Polygon – from MathWorld gives a fairly involved equation to find that area. The problem is I’m trying to KISS, and that I don’t need the equation to be able to solve for convex polygons. I don’t even need it to give an exact answer, just an educated guess that’s correct within 25% or so.
I considered making up something that just took the perimeter and some relation of side lengths (the ratio of smallest to largest, or something like that) and bashing a number out of that, since the script needs to know the side lengths anyway.
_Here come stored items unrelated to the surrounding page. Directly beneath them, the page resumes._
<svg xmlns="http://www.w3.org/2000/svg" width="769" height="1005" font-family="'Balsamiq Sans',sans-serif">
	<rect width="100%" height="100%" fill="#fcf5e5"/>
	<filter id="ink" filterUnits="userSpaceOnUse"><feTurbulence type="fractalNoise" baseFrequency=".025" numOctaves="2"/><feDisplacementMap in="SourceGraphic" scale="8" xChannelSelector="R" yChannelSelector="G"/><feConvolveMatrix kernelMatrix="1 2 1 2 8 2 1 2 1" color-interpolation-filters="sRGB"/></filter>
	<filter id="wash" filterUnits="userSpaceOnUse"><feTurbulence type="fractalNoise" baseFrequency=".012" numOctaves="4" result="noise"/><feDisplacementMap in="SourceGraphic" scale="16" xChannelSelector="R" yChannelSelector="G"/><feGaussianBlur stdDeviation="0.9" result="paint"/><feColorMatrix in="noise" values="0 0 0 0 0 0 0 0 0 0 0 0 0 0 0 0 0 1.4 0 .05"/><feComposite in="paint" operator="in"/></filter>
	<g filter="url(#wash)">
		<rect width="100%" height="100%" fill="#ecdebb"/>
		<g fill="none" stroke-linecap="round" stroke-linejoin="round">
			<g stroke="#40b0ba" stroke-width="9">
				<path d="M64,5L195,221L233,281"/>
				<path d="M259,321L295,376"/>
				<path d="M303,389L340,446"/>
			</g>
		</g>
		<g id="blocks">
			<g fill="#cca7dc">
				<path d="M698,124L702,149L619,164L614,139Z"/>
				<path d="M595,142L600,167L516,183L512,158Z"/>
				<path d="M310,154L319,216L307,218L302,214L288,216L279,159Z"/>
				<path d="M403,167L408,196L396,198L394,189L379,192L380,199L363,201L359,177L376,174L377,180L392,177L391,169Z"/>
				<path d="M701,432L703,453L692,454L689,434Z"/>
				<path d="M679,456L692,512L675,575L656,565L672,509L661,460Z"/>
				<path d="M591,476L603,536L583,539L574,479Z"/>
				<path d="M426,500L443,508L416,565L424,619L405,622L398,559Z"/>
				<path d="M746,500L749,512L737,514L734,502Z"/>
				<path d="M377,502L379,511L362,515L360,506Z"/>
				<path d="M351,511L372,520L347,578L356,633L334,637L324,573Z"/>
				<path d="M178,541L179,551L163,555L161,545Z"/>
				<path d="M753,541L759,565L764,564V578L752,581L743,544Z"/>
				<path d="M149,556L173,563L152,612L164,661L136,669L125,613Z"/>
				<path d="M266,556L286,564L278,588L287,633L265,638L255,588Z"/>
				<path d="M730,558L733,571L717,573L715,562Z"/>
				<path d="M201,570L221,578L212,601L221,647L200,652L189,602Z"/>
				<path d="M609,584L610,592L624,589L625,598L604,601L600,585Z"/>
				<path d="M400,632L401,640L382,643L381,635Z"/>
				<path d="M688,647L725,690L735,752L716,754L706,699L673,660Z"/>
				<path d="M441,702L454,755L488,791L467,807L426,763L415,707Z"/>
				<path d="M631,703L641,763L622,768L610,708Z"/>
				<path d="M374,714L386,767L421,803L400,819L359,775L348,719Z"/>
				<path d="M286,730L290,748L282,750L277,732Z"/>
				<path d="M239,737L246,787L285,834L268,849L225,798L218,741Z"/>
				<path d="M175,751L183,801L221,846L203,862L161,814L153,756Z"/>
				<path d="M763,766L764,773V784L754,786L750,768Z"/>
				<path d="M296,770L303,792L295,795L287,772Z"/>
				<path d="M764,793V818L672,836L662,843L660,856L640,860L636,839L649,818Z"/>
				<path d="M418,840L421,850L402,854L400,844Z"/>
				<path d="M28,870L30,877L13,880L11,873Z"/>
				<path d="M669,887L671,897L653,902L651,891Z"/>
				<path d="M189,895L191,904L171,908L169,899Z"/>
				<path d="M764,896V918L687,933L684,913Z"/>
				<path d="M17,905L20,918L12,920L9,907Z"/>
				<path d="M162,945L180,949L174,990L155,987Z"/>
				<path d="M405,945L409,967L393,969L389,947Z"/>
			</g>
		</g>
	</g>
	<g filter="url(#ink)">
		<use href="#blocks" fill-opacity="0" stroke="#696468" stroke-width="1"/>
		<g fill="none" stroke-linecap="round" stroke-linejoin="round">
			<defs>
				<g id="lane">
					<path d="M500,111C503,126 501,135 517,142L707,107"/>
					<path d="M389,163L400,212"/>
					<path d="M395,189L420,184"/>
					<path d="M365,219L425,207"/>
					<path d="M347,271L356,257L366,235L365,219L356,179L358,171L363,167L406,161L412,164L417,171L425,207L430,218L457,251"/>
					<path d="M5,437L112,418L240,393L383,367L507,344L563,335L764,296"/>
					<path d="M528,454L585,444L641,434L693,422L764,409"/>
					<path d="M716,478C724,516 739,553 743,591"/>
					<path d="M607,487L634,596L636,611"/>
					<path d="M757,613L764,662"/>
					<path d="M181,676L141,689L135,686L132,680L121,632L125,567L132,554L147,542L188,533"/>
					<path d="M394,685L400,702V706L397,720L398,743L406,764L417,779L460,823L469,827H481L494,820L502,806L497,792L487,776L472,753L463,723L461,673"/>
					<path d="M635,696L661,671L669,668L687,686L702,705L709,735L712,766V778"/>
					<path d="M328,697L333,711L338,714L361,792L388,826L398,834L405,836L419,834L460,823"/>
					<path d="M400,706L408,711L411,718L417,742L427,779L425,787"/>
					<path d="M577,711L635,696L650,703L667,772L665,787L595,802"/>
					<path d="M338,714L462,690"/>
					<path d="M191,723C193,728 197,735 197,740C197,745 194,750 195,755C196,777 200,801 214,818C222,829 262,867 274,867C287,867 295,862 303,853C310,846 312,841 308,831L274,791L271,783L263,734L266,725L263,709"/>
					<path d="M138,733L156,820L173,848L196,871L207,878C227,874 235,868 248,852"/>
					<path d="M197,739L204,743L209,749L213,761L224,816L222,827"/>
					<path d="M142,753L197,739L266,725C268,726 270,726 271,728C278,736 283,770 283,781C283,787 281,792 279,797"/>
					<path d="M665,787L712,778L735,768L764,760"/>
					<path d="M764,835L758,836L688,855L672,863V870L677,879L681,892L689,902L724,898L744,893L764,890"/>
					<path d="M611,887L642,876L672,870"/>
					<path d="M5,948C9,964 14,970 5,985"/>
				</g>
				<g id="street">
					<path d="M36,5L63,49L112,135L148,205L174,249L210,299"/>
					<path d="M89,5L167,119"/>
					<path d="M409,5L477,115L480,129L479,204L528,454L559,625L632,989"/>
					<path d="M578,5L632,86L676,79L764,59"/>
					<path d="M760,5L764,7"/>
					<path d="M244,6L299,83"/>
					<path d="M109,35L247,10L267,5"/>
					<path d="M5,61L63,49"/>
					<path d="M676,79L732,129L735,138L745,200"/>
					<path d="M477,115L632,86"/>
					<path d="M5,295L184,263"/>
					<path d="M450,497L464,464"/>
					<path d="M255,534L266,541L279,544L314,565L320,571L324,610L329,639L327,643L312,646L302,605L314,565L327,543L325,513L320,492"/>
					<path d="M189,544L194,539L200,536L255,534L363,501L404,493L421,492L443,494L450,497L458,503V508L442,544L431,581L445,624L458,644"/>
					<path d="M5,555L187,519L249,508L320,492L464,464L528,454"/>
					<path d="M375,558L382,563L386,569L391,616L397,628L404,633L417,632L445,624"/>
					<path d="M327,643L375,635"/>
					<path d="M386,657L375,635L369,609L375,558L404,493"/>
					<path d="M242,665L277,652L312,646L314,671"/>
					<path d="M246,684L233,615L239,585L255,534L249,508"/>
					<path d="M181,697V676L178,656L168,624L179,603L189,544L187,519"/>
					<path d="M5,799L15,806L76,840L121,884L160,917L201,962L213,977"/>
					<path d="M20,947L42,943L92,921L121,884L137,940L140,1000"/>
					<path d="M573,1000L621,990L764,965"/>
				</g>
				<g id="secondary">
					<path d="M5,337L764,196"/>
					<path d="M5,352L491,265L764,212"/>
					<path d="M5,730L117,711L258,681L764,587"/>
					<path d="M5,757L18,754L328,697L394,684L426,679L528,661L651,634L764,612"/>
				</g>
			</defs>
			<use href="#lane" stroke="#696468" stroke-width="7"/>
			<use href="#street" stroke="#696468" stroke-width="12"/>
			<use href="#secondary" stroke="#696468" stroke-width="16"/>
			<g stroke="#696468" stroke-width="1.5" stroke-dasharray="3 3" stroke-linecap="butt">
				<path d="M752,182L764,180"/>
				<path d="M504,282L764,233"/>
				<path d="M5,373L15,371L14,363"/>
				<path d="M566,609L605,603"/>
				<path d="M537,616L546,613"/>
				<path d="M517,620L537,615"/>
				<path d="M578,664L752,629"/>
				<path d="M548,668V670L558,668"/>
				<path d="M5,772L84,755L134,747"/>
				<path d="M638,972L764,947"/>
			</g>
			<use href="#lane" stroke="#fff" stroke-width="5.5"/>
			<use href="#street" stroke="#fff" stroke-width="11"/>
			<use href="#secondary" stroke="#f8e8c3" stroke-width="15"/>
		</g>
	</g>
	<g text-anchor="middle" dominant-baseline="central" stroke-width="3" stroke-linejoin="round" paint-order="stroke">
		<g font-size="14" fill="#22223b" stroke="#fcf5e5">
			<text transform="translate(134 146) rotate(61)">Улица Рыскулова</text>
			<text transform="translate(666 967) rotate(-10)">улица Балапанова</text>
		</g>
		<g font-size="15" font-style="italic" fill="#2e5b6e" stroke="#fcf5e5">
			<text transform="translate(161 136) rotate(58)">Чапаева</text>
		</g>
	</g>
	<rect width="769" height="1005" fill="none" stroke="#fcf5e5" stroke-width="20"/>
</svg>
But the effort to find that equation would probably outweigh any non-simplistic angst from using the true equation, so I don’t know if that’s a good idea.
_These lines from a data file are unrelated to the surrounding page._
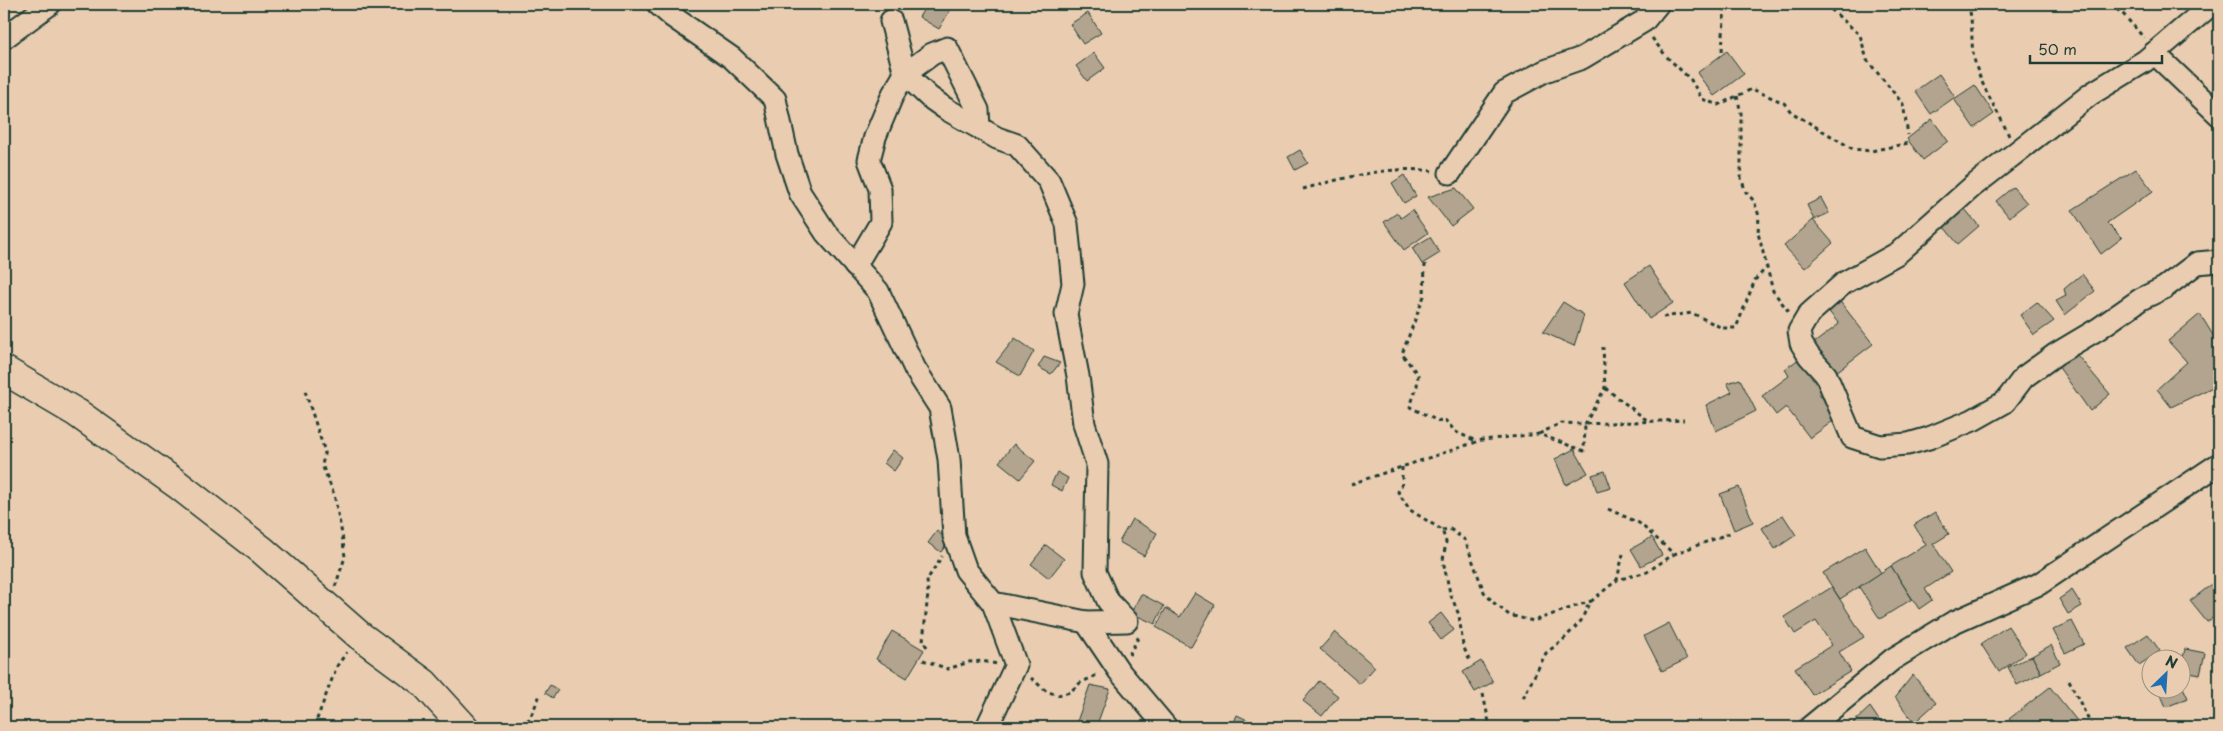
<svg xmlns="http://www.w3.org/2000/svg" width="2223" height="731" viewBox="0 0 2223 731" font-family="'Playpen Sans',sans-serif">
  <rect width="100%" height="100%" fill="#eacdb1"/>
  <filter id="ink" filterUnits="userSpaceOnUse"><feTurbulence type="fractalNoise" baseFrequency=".02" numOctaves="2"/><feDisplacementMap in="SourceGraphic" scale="10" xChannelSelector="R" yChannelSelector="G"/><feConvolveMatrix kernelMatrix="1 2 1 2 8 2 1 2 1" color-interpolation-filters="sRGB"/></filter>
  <g filter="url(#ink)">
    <g fill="#b2a48e" stroke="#1f3d34">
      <path d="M927 4 953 5 939 29 919 17Z"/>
      <path d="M1088 13 1101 33 1083 44 1070 24Z"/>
      <path d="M1727 51 1744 74 1714 96 1697 73Z"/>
      <path d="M1094 53 1105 68 1087 81 1076 66Z"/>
      <path d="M1939 74 1955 97 1931 114 1915 91Z"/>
      <path d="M1975 85 1994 114 1974 128 1954 99Z"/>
      <path d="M1932 119 1948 141 1923 160 1907 139Z"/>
      <path d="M1300 150 1308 163 1295 170 1288 157Z"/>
      <path d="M2136 169 2153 191 2107 223 2122 238 2101 254 2072 210Z"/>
      <path d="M1404 175 1416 196 1404 203 1392 183Z"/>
      <path d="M2013 187 2027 203 2009 217 1996 201Z"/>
      <path d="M1456 188 1473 209 1451 226 1428 197Z"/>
      <path d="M1821 198 1829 213 1814 220 1807 205Z"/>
      <path d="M1960 203 1979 226 1958 244 1939 221Z"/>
      <path d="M1412 210 1428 233 1404 250 1384 222 1397 213 1401 218Z"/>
      <path d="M1813 220 1833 243 1805 268 1784 246Z"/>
      <path d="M1430 237 1440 253 1422 264 1412 248Z"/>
      <path d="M1649 266 1673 303 1649 319 1625 282Z"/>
      <path d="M2082 274 2095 291 2065 315 2056 301 2066 296 2064 289Z"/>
      <path d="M1838 299 1873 344 1831 376 1809 347 1839 324 1826 308Z"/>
      <path d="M1563 302 1584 315 1574 346 1543 332Z"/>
      <path d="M2037 302 2054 321 2034 335 2020 315Z"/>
      <path d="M2200 314 2219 345V384L2171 407 2157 389 2187 362 2168 341Z"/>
      <path d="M1015 338 1034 351 1020 376 996 362Z"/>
      <path d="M2077 355 2110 394 2090 411 2058 366Z"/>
      <path d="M1803 356 1825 387 1818 392 1837 418 1810 438 1786 407 1776 415 1762 396 1789 376 1785 369Z"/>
      <path d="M1044 357 1060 363 1051 374 1038 367Z"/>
      <path d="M1740 379 1756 411 1716 431 1706 405 1732 392 1727 383Z"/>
      <path d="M1014 444 1035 461 1020 479 999 462Z"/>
      <path d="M1574 449 1588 473 1566 485 1555 459Z"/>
      <path d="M893 450 903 458 894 471 884 463Z"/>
      <path d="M1605 471 1611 488 1597 492 1592 475Z"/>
      <path d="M1057 472 1068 478 1062 491 1051 485Z"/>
      <path d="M1739 487 1753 522 1734 530 1720 494Z"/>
      <path d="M1935 512 1949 534 1933 544 1951 572 1925 589 1932 600 1919 609 1891 566 1926 545 1914 525Z"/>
      <path d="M1783 515 1796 535 1775 549 1762 528Z"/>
      <path d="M1132 519 1157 533 1144 556 1119 542Z"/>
      <path d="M937 531 949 541 941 552 928 543Z"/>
      <path d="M1652 537 1662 555 1641 566 1631 549Z"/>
      <path d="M1046 545 1064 559 1049 578 1031 564Z"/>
      <path d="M1865 547 1881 573 1840 599 1823 573Z"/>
      <path d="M1891 566 1912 599 1880 619 1859 587Z"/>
      <path d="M2216 581 2219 585V613L2207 622 2190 601Z"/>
      <path d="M1832 587 1864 637 1839 652 1851 671 1812 695 1795 668 1832 645 1816 621 1795 634 1784 617Z"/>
      <path d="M2072 590 2082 606 2068 614 2059 599Z"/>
      <path d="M1195 593 1215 605 1191 647 1156 627 1166 608 1180 617Z"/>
      <path d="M1141 594 1164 606 1155 624 1131 613Z"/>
      <path d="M1441 613 1454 630 1441 640 1428 623Z"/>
      <path d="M2072 621 2084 644 2065 653 2053 630Z"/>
      <path d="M1669 623 1687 659 1662 671 1644 636Z"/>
      <path d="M2008 626 2026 653 1999 672 1981 644Z"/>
      <path d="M892 631 924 650 907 678 876 659Z"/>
      <path d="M1335 632 1375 667 1360 684 1320 649Z"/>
      <path d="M2148 634 2160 651 2139 665 2127 648Z"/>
      <path d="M2051 645 2060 663 2041 673 2032 656Z"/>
      <path d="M2185 649 2205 653 2200 675 2180 671Z"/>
      <path d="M2032 656 2041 673 2017 685 2008 667Z"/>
      <path d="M1481 661 1493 682 1475 692 1463 672Z"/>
      <path d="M1913 675 1936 703 1914 723 1895 697Z"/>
      <path d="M1319 681 1338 696 1322 716 1303 701Z"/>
      <path d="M2180 681 2188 698 2166 707 2158 688H2180Z"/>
      <path d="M550 685 558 690 553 698 545 693Z"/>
      <path d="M1090 685 1110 689 1096 727H1075Z"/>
      <path d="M2050 687 2082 727H2016L2009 719Z"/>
      <path d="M1870 707 1883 726 1857 727 1853 723Z"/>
      <path d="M1237 715 1262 727H1232Z"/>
    </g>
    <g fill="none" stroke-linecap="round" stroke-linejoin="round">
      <g stroke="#1f3d34" stroke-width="25">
        <g id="street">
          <path d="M658 4 673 17 732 58 775 99 787 154 800 193 826 233 878 291 915 369 940 408 949 459 954 536 966 570 993 603 1086 622 1119 671 1166 727"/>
          <path d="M2212 4 2145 61 2091 94 1972 187 1898 253 1844 283 1809 314 1799 331 1801 343 1809 356 1826 375 1852 437 1880 446 1908 444 1929 438 1973 420 2005 402 2024 377 2056 354 2098 329 2141 299 2164 288 2197 263 2219 261"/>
          <path d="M891 21 905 74 929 97 946 109 997 138 1017 145 1049 181 1067 224 1073 284 1066 314 1078 376 1084 424 1097 464 1095 572 1108 601 1127 621 1086 622"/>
          <path d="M4 38 50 4"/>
          <path d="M2154 53 2219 115"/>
          <path d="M1450 173 1504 93 1545 71 1582 58 1644 21 1658 4"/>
          <path d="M855 266 881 222 880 189 869 160 875 137 893 94 905 74 932 54 947 48 978 110 979 127"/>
          <path d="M987 727 1016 665 993 603"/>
          <path d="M1810 727 1893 659 1952 623 2039 584 2219 464"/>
        </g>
      </g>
      <g stroke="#1f3d34" stroke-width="31">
        <path id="secondary" d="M4 370 77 413 177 484 262 550 359 635 424 683 464 727"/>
      </g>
      <g stroke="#1f3d34" stroke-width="3" stroke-dasharray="4 4" stroke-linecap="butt">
        <path d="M1618 4 1625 10"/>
        <path d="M1825 4 1860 35 1867 60 1903 104 1908 135"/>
        <path d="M1968 4C1974 22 1970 40 1974 58 1980 86 1998 110 2009 136"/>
        <path d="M2110 4 2124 15 2144 38"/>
        <path d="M1652 38 1666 56 1691 80 1702 99 1718 105 1752 89 1784 103 1791 112 1853 149 1871 151 1909 143"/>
        <path d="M1722 51 1725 4"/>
        <path d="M1737 96 1741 113V178L1746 192 1754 201 1759 216 1758 233 1773 291 1789 312"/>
        <path d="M1303 189C1343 178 1390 165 1432 171"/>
        <path d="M1425 264 1424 296 1402 354 1418 375 1417 386 1410 407 1438 421 1444 419 1456 432 1476 441"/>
        <path d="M1663 317 1692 313 1722 328H1736L1755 280 1766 268"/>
        <path d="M1605 388 1648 421"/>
        <path d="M305 391 325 452 322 465 334 494 342 534 345 557 335 587"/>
        <path d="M1539 434 1561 423 1585 424 1605 388 1603 347"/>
        <path d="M1402 467V484L1398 492 1410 510 1442 530 1446 542 1443 560 1445 570 1450 593 1459 615 1463 646 1470 661"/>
        <path d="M1351 484 1482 440 1539 434 1584 451 1585 424 1684 420"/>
        <path d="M1608 509 1639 523 1674 554 1730 533"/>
        <path d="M1442 530 1450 529 1465 540 1484 592 1494 603 1509 615 1533 621 1591 601"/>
        <path d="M1623 554 1617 580 1647 572 1674 554"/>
        <path d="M927 647 923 641 928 594 927 580 942 556"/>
        <path d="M1129 655 1139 636"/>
        <path d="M923 660 948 669 969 662 982 661 997 664"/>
        <path d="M2219 664V665"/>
        <path d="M1031 678 1046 691 1058 695 1070 692 1080 683 1099 674"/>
        <path d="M2069 680 2092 727"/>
        <path d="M1483 694 1490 727"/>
        <path d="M1523 698 1546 653 1563 640 1581 621 1589 603 1617 580"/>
        <path d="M314 727 337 666 347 652"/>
        <path d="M521 727 530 718 540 695"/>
      </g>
      <use href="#street" stroke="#eacdb1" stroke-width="21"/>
      <use href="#secondary" stroke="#eacdb1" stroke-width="28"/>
    </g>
  </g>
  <rect width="2223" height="731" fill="none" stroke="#eacdb1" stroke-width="20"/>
  <rect x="10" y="10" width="2203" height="711" fill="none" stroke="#1f3d34" stroke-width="2" filter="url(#ink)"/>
  <g transform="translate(2166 674) rotate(25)"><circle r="24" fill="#eacdb1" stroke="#99937f"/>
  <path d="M0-4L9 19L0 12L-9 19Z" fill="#1f6fb2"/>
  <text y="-8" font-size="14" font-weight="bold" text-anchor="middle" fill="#1f3d34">N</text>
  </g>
  <path d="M2030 55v8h132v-8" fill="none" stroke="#1f3d34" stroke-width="2.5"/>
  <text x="2038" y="55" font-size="15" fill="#1f3d34" stroke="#eacdb1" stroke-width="4" paint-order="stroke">50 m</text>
</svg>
So, I come to you, dopers. Any ideas? Is there a simpler equation for the area of a convex polygon if the lengths of 2<n<10 sides are already known?
The impetus for this little foray into geometry (and ultimately, the end result) was provided by (and will be given back to) an ongoing Dope conversation, if that makes any difference.
How would one go about finding all latice points on the interior of a polygon of n sides whose vertices are not integers and keep it simpler than using the big polygon equation?
Well, I was hoping that would work, I like Pick’s theorem. The only way to use Pick’s theorem that I see would be to scale it up or down to try and get the vertices as close to lattice points as possible, then live with any error you get from that, but that sounds like way to much trouble.
That approach will definitely not work. Picture a square getting flattened out by bringing two opposite corners together–illustrating that the same sides enclosing the original square can also be used to enclose an arbitrarily small area.
Actually, that first formula on the page you linked to doesn’t really seem like it would be that bad to put into code. Just order your vertices counter-clock wise (x(1),y(1)),…,(x(n),y(n)), add up:
x(1)y(2) + x(2)y(3) + … + x(n)y(1), and add up:
y(1)x(2) + y(2)x(3) + … + y(n)x(1),
subtract the latter from the former, then divide by two.